DFP digressions

Here is a backwater of motor-racing history which has connotations to both the great WO Bentley and Sir Henry Birkin. The aircraft industry was particularly badly hit by the recession that soon followed the war to end all wars and by the autumn of 1920 the famous Sopwith Company had been reduced to making items such as saucepans, wooden toys and ABC motorcycles. It was reformed by their legendary test-pilot Harry Hawker, Tom Sopwith and Sigrist, as the HG Hawker Engineering Company, which initially made Hawker motorcycles and car bodies, some of which were destined for race-cars. The restless ex-transatlantic pilot also took up motor-racing with an AC and formed an agency in his native Australia for the once-popular DFP cars.

To publicise the venture with latter marque, Hawker drove a standard DFP at the 1920 September Brooklands races but so painfully slow was it that he was still running as competitors for the next event were leaving the Paddock; an average of some 30mph! Unsurprisingly the agency idea folded…

The English concessionaires for the DFP were still, as they had been since 1912, WO Bentley and his brother HM at New Street Mews, London, where, in 1919, the Bentley car had been born. They had just opened fine new premises in London’s North Audley Street, perhaps with sales of the new 3-litre Bentley as well as DFF’s in mind. Fortunately for them a quicker DFP had been running on the same day as Hawker’s damp squib…

WO Bentley had raced one of these 12/15hp DFPs very successfully before the war at the Track where he took many class records, the hour at 89.9mph, in the Isle of Man TT, and in hill-climbs, etc. This second DFP of 1920 was driven by H RS Birkin and in view of his later famous appearances at Le Mans, etc, with Bentley cars, it seems very likely that WO had advised him to use a DFP for his racing initiation. In fact, his brown car with its aluminium bonnet and a body of mahogany planks sewn together with copper wire on the Saunders-Roe ‘Consuta’ system, as used for seaplane floats etc, had the radiator from WO’s pre-war racing DPP.

Unplaced in 1920, Birkin managed to score a second and a third place at the 1921 Summer BARC races. The family lace business then took him away from motor racing for six years, but RC Gallop drove the DFP with some gusto at the August Brooklands Meeting, repeating the form with second and third places.

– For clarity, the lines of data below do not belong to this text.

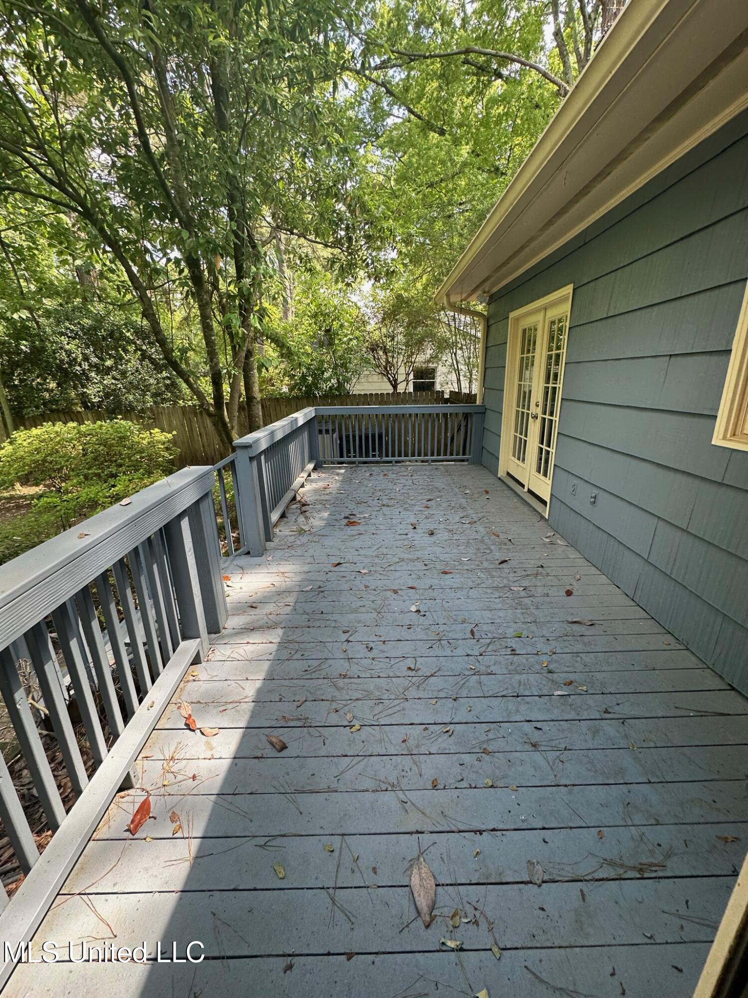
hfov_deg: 85.7
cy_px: 499
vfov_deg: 102.1
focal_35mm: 14
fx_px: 403
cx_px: 374
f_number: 2.2
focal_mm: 2.22
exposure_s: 1/99
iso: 50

There is another Bentley link here, because Gallop was employed by WO when the first 3-litre was being built, and, in later years, he joined up with Sir Henry on his blower 4½-litre Bentley and other projects. He again drove the DFP at the Autumn 1921 races, in both of which he did the car’s fastest-ever lap, 81.64mph, but to no avail. After an abortive attempt by Douglas Hawkes to race this road-taxed DFP in 1922 it disappeared. But I have no need to remind you of the great racing career Sir Henry Birkin, Bt, subsequently achieved.

Doriot, Flandrin et Parant? They sold their Courbevoie factory in 1926 to the Lafitte company, who made a very odd little cyclecar.